Why I'm in London will wait for later, but I took the opportunity of being there to attend two concerts at the Southbank Centre, a collection of monumentally ugly 1960s brutalist concrete slabs on the Thames immediately opposite the West End. Inside those slabs, however, are some spacious wood-lined auditoriums.
The real attraction for me was the appearance at the Royal Festival Hall of the Berlin Philharmonic, which Simon Rattle is taking on a last round of tours before his retirement from the music directorship next month. What they played was even more enticing: Bruckner's Ninth Symphony, in its completed version. Bruckner finished up three of an intended four movements, and those are what is usually played; but when he died, the finale still consisted of a collection of scraps and pieces, and since Bruckner's genius consisted largely of how he put the pieces together, completing it is a daunting task. It took four musicologists to concoct this version of the finale, which is just over 20 minutes long - a good length - and what I can say for it is that it seemed to comport well with Rattle's approach to the genuine article, which is to treat Bruckner as a composer of Big Paragraphs, and not to worry about anything so quotidian as themes. I don't think Rattle has quite as deep a command of Bruckner's large structure as some conductors, and the climaxes didn't tower quite as much as they should (an unreverberant hall didn't help), but the musicologists didn't seem afraid to make a conclusion big enough that it wasn't quite anticlimactic for the end of an epic 90-minute symphony.

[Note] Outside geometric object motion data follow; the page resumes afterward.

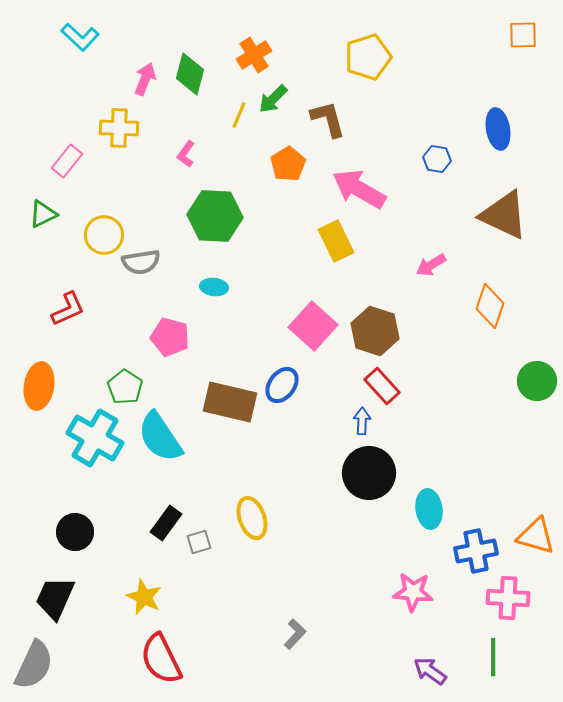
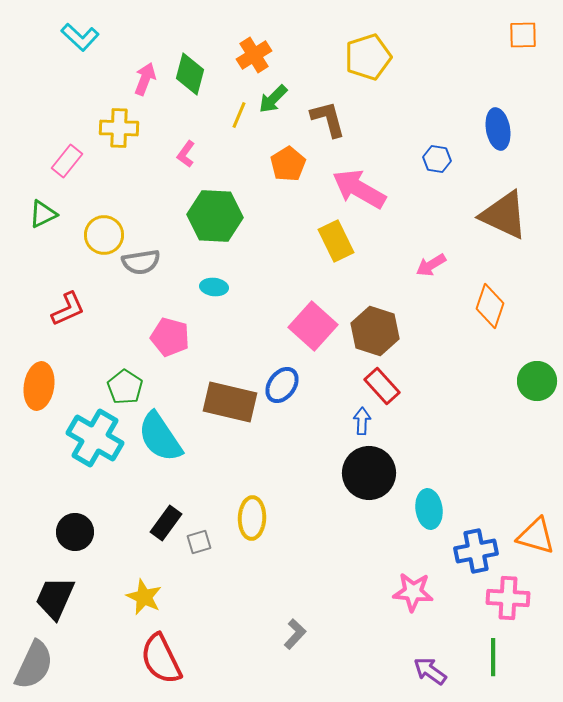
yellow ellipse at (252, 518): rotated 21 degrees clockwise
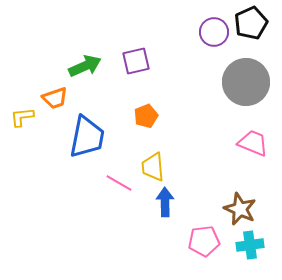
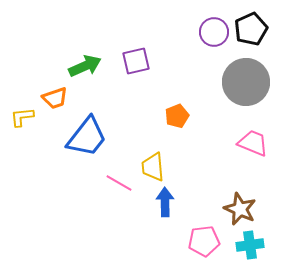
black pentagon: moved 6 px down
orange pentagon: moved 31 px right
blue trapezoid: rotated 27 degrees clockwise
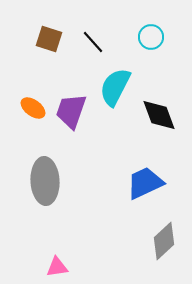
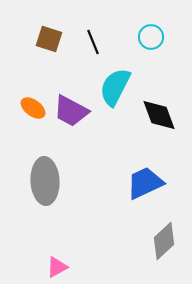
black line: rotated 20 degrees clockwise
purple trapezoid: rotated 81 degrees counterclockwise
pink triangle: rotated 20 degrees counterclockwise
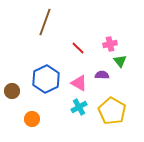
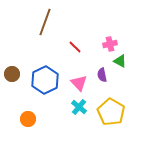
red line: moved 3 px left, 1 px up
green triangle: rotated 24 degrees counterclockwise
purple semicircle: rotated 104 degrees counterclockwise
blue hexagon: moved 1 px left, 1 px down
pink triangle: rotated 18 degrees clockwise
brown circle: moved 17 px up
cyan cross: rotated 21 degrees counterclockwise
yellow pentagon: moved 1 px left, 1 px down
orange circle: moved 4 px left
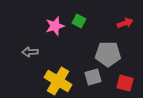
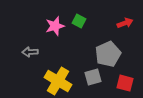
gray pentagon: rotated 25 degrees counterclockwise
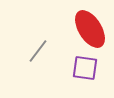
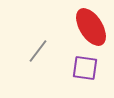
red ellipse: moved 1 px right, 2 px up
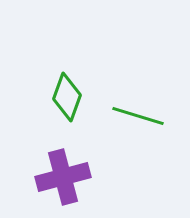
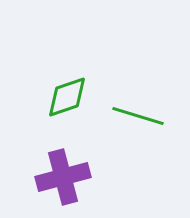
green diamond: rotated 51 degrees clockwise
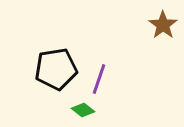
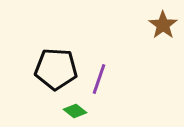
black pentagon: rotated 12 degrees clockwise
green diamond: moved 8 px left, 1 px down
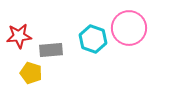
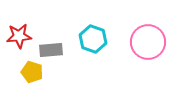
pink circle: moved 19 px right, 14 px down
yellow pentagon: moved 1 px right, 1 px up
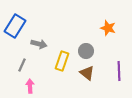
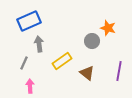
blue rectangle: moved 14 px right, 5 px up; rotated 35 degrees clockwise
gray arrow: rotated 112 degrees counterclockwise
gray circle: moved 6 px right, 10 px up
yellow rectangle: rotated 36 degrees clockwise
gray line: moved 2 px right, 2 px up
purple line: rotated 12 degrees clockwise
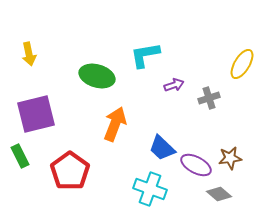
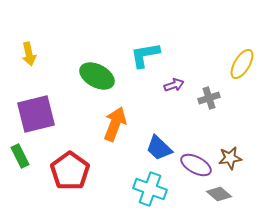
green ellipse: rotated 12 degrees clockwise
blue trapezoid: moved 3 px left
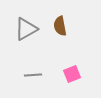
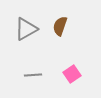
brown semicircle: rotated 30 degrees clockwise
pink square: rotated 12 degrees counterclockwise
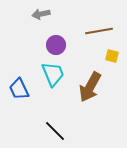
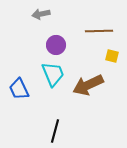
brown line: rotated 8 degrees clockwise
brown arrow: moved 2 px left, 2 px up; rotated 36 degrees clockwise
black line: rotated 60 degrees clockwise
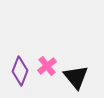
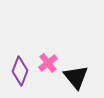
pink cross: moved 1 px right, 3 px up
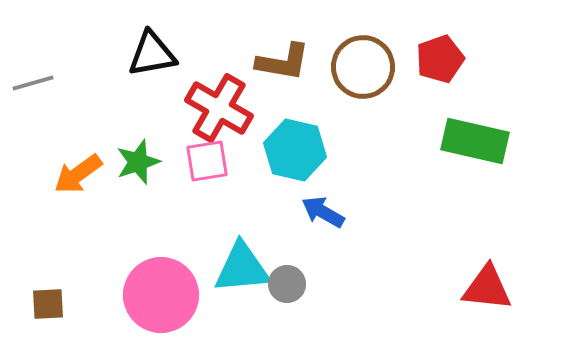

As the piece ended, I muttered to myself (through having nobody else to talk to), "I always wanted to know how that one came out."
Like many conductors with similar pieces on their plates, Rattle chose to preface his epic with something brief and completely incongruous, in this case a piece of crypto-modernism by Hans Abrahamsen.
A chamber music concert at the much smaller Queen Elizabeth Hall, physically an unbroken slope-fest that reminds me of Snape Maltings, was intended as a reproduction of a famous concert that took place there nearly 50 years ago when the place was new. Daniel Barenboim, Jacqueline du Pre, and some other hot young talents of the day had played Schubert's Trout Quintet. So today, pianist Benjamin Grosvenor, who's 25, gathered together some age-mates, including violinist Hyeyoon Park and cellist Kian Soltani, to play the same piece, plus the Schubert Notturno, the Brahms Op. 25 Quartet, and a violin-piano rhapsody by Bartok. They were bold and fearless in all these pieces. The Brahms survived an unfortunate man who was horribly sick on the seat a couple rows in front of me, the man was led gently away and I heard he'd be all right, and I hope the hall survived too, judging from the number of employees busily scrubbing away at it during intermission.
Over across the river in a West End theatre boldly named the Coliseum, I got to a musical show from the other end of my tastes, a revival production of Chess. This show, which I've seen before, has a topic that appeals to me, plus an inordinate number of good songs, far more than any other post-1970 musical I've heard. The production had a lot of splashy lighting effects that overshadowed the tiny actors down on the stage, but made up for this with huge video projections of them during most of the songs, which, despite videographers prowling the stage, I eventually figured out were not live.
The stars, Michael Ball and Tim Howar, are, I understand, big names in this line of work, and they certainly did entirely satisfactory jobs on the big emotional ballads, the kind of song anyone who's not a consummate professional would make a complete hash of. But the performer who impressed me the most was the lesser-known Phillip Browne as Molokov, the Russian handler, who brought wit and vividness, not to mention a basso profundo, to this normally imperturbable role.
Further notes on visiting London:
1. I already knew that all theatres here charge extra for programmes, but the Brits seem to have trouble with them, as at all events I heard plaintive queries as to where they could be found, which I'd had no trouble with.
2. The better restaurants all include a service charge in the bill. It's labeled as optional, but only a churl would wish to reduce it, and I for one am happy to be relieved of the burden both of deciding how much to leave and of figuring out the amount. The rate is, universally, 12.5%. This strikes me as eminently reasonable for a lot of impressively attentive service. To leave 15% here would be impossibly generous, and 20% would be a studied insult by rich Americans throwing their money around. This is not to say the food is inexpensive: at these places, it certainly isn't.
3. On the other end of the economic spectrum, I saw more homeless on the streets than I ever had in London before. San Francisco claims to be embarrassed by its profusion of homeless. I don't think it's anywhere near as far out of the typical as it thinks, or than it used to be.